Vor dem Tod sexuell missbraucht und misshandelt
Das Mädchen war vor seinem Tod sexuell missbraucht und misshandelt worden, sagte der Generalstaatsanwalt der Stadt. Die Familie beklagte, dass die Behörden wertvolle Zeit verschwendet hätten. So habe die Polizei erst drei Tage nach ihrem Verschwinden mit der Suche nach Fatima begonnen.

Nach der Frau auf den Bildern aus der Überwachungskamera wird fieberhaft gesucht. Nachdem zunächst mit einer Zeichnung nach der Verdächtigen gefahndet wurde, konnte inzwischen die Identität der Frau festgestellt werden. Eine Belohung von umgerechnet 100.000 Dollar wurde ausgesetzt. Auch nach ihrem Ehemann wird als mutmaßlichem Komplizen gefahndet.

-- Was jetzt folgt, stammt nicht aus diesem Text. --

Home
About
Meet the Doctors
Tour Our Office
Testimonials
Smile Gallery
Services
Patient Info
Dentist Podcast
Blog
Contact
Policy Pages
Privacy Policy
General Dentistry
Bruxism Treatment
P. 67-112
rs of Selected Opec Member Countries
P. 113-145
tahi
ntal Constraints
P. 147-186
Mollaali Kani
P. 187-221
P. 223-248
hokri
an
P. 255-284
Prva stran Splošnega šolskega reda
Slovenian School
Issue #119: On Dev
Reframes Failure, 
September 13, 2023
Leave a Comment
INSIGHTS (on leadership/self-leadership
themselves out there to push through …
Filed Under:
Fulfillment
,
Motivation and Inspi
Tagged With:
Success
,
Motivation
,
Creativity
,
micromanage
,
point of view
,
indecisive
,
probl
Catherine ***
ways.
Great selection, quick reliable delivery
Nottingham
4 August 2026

Fünf Monate altes Baby aus den Armen der Mutter gerissen
Während die Bevölkerung noch den Tod der Siebenjährigen und der 25-jährigen Ingrid Escamilla betrauert, schockiert ein weiterer grausamer Mord das Land: Ein erst fünf Monate altes Baby wurde am Dienstagnachmittag den Armen seiner Mutter entrissen, am Mittwoch stieß die Polizei in Saltillo im Norden von Mexiko auf die Leiche des kleinen Karol Nahomi.

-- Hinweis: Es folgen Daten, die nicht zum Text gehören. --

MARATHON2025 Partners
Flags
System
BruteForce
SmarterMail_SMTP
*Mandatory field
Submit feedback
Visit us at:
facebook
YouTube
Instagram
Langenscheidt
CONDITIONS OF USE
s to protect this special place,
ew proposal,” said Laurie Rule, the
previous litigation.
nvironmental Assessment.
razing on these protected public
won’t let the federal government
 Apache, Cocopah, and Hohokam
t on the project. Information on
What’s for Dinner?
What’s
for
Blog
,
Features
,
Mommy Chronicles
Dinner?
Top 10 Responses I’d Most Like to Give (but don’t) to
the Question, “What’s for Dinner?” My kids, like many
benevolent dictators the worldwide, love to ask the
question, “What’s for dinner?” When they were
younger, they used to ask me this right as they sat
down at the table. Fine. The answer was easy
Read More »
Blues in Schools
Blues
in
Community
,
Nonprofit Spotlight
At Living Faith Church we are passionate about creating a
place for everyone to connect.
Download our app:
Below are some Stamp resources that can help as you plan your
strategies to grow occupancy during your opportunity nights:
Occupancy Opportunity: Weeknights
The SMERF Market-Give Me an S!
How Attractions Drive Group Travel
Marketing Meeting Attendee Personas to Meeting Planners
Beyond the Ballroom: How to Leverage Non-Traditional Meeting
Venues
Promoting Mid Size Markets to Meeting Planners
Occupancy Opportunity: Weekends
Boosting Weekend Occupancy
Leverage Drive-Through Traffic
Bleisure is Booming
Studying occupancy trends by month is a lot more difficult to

25-Jährige von Ehemann brutalst verstümmelt
Der 25-jährigen Ingrid Escamilla war von ihrem Mann die Kehle durchgeschnitten worden. Fotos der teilweise sogar enthäuteten Leiche gelangten an die Presse und sorgten für einen Aufschrei. Feministinnen gingen auf die Straßen, einigen von ihnen legten vor dem Sitz der Regierung Feuer und beschmierten die Tore des Gebäudes mit Farbe. Sie besprühten auch die Schutzschilder von Polizisten mit Farbe und skandierten: „Sie bringen uns um!“

Gewalt gegen Frauen wird offenbar nicht ernst genug genommen
Feministische Gruppen und Menschenrechtsorganisationen werfen dem linkspopulistischen Präsidenten Andrés Manuel López Obrador vor, die Gewalt gegen Frauen nicht ernst genug zu nehmen. So empörte er sich zuletzt bei einer Pressekonferenz darüber, dass ihm mehr Fragen zum Thema Frauenmorde gestellt würden als über die symbolische Versteigerung des Präsidentenflugzeugs.

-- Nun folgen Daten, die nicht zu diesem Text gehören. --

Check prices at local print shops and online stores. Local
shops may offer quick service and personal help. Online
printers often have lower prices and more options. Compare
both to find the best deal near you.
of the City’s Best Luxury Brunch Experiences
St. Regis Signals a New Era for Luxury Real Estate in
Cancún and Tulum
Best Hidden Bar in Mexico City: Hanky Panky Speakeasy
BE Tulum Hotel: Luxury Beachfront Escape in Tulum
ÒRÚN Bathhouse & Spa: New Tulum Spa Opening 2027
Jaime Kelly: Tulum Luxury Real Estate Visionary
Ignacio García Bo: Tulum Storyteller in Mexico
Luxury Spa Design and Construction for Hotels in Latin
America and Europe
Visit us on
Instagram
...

Am Montag machte er die neoliberale Politik seiner Vorgänger für die Gewaltwelle verantwortlich: "Wir sehen einen Verfall, einen fortschreitenden Niedergang, der etwas mit dem neoliberalen Modell zu tun hat. Das lässt sich nicht mit Polizisten, Gefängnissen und der Drohung mit einer harten Hand lösen. Wir müssen uns darum von Grund auf kümmern, mit materieller und seelischer Fürsorge.“

Um 137 Prozent mehr offizielle Femizide als noch vor fünf Jahren
Femizide - Morde an Frauen aufgrund ihres Geschlechts - haben in den vergangenen fünf Jahren in Mexiko um 137 Prozent zugenommen. Im Jahr 2019 wurden 1006 gemeldet, 912 im Jahr davor. Bei durchschnittlich zehn Frauenmorden pro Tag in dem Land ist diese Zahl aber wohl zu niedrig angesetzt: Aktivisten verlangen, dass mehr dieser Fälle offiziell als Femizide eingestuft werden.